◆ Records supplied:

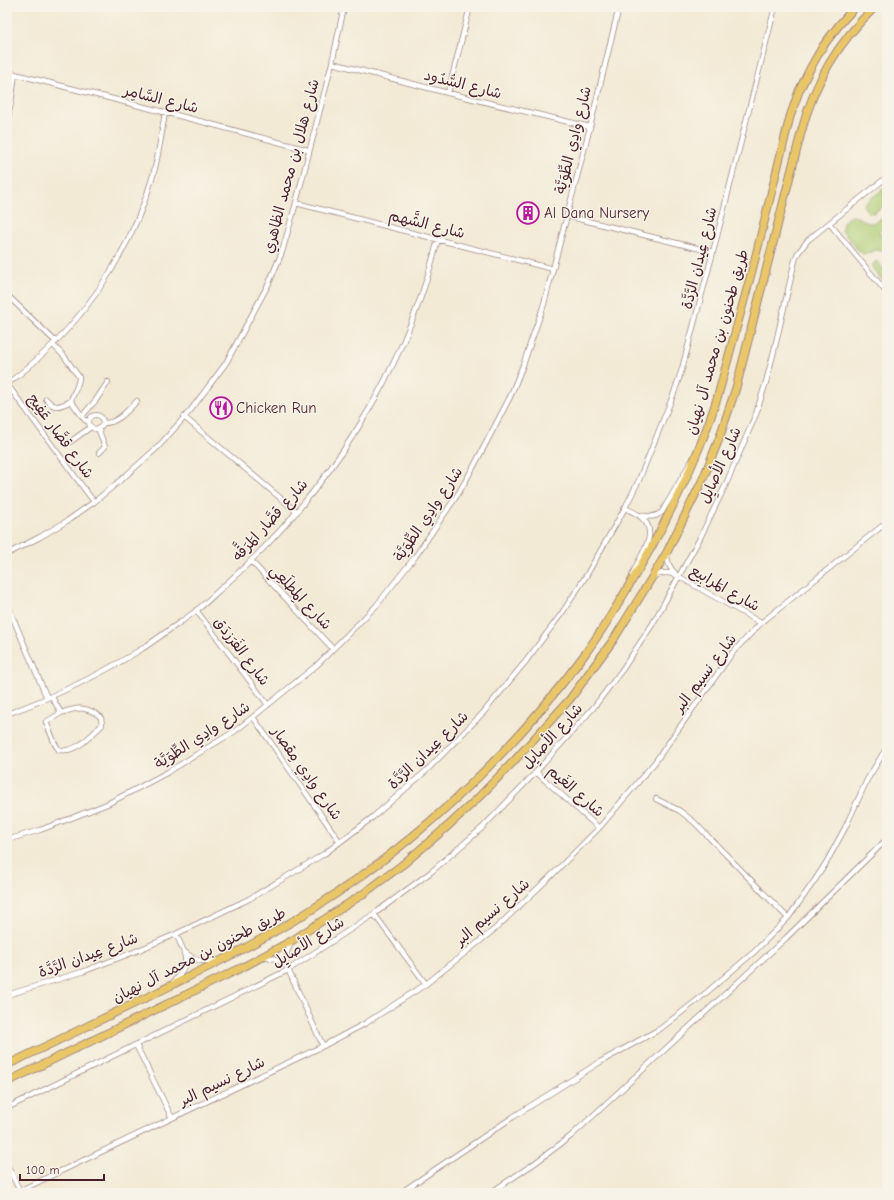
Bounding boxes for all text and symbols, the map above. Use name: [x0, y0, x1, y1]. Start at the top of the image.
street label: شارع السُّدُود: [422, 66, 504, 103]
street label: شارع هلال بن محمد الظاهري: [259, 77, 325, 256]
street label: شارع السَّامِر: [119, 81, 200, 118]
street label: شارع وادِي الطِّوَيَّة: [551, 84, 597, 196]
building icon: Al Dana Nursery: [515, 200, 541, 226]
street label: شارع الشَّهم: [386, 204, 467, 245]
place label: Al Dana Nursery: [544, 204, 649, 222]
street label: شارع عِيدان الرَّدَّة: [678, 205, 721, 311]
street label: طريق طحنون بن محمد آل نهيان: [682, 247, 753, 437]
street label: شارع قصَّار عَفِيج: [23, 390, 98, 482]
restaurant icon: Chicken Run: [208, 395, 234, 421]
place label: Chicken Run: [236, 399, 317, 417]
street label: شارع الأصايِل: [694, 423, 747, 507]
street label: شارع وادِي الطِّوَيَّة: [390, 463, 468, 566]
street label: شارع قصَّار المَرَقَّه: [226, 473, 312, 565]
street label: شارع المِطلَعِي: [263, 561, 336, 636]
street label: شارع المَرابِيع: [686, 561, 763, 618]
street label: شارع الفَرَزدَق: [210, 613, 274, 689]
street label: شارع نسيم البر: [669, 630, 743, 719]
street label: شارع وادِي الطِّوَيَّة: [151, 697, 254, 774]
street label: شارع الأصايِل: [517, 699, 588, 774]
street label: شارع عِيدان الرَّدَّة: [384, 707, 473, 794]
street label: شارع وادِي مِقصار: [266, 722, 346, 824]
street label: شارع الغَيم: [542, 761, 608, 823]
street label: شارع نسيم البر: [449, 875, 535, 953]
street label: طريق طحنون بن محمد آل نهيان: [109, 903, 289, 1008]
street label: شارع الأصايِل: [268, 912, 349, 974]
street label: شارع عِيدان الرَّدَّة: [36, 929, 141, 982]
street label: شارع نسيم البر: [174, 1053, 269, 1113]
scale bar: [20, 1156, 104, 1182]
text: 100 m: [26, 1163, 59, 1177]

◆ What is being asked: Reproduce all of the entries exactly as they appear, though any picture they include must be omitted.

◆ Solution to this task:
Bounding boxes for all text and symbols, the map above. Use name: [x0, y0, x1, y1]. Start at the top of the image.
street label: شارع السُّدُود: [422, 66, 504, 103]
street label: شارع هلال بن محمد الظاهري: [259, 77, 325, 256]
street label: شارع السَّامِر: [119, 81, 200, 118]
street label: شارع وادِي الطِّوَيَّة: [551, 84, 597, 196]
building icon: Al Dana Nursery: [515, 200, 541, 226]
street label: شارع الشَّهم: [386, 204, 467, 245]
place label: Al Dana Nursery: [544, 204, 649, 222]
street label: شارع عِيدان الرَّدَّة: [678, 205, 721, 311]
street label: طريق طحنون بن محمد آل نهيان: [682, 247, 753, 437]
street label: شارع قصَّار عَفِيج: [23, 390, 98, 482]
restaurant icon: Chicken Run: [208, 395, 234, 421]
place label: Chicken Run: [236, 399, 317, 417]
street label: شارع الأصايِل: [694, 423, 747, 507]
street label: شارع وادِي الطِّوَيَّة: [390, 463, 468, 566]
street label: شارع قصَّار المَرَقَّه: [226, 473, 312, 565]
street label: شارع المِطلَعِي: [263, 561, 336, 636]
street label: شارع المَرابِيع: [686, 561, 763, 618]
street label: شارع الفَرَزدَق: [210, 613, 274, 689]
street label: شارع نسيم البر: [669, 630, 743, 719]
street label: شارع وادِي الطِّوَيَّة: [151, 697, 254, 774]
street label: شارع الأصايِل: [517, 699, 588, 774]
street label: شارع عِيدان الرَّدَّة: [384, 707, 473, 794]
street label: شارع وادِي مِقصار: [266, 722, 346, 824]
street label: شارع الغَيم: [542, 761, 608, 823]
street label: شارع نسيم البر: [449, 875, 535, 953]
street label: طريق طحنون بن محمد آل نهيان: [109, 903, 289, 1008]
street label: شارع الأصايِل: [268, 912, 349, 974]
street label: شارع عِيدان الرَّدَّة: [36, 929, 141, 982]
street label: شارع نسيم البر: [174, 1053, 269, 1113]
scale bar: [20, 1156, 104, 1182]
text: 100 m: [26, 1163, 59, 1177]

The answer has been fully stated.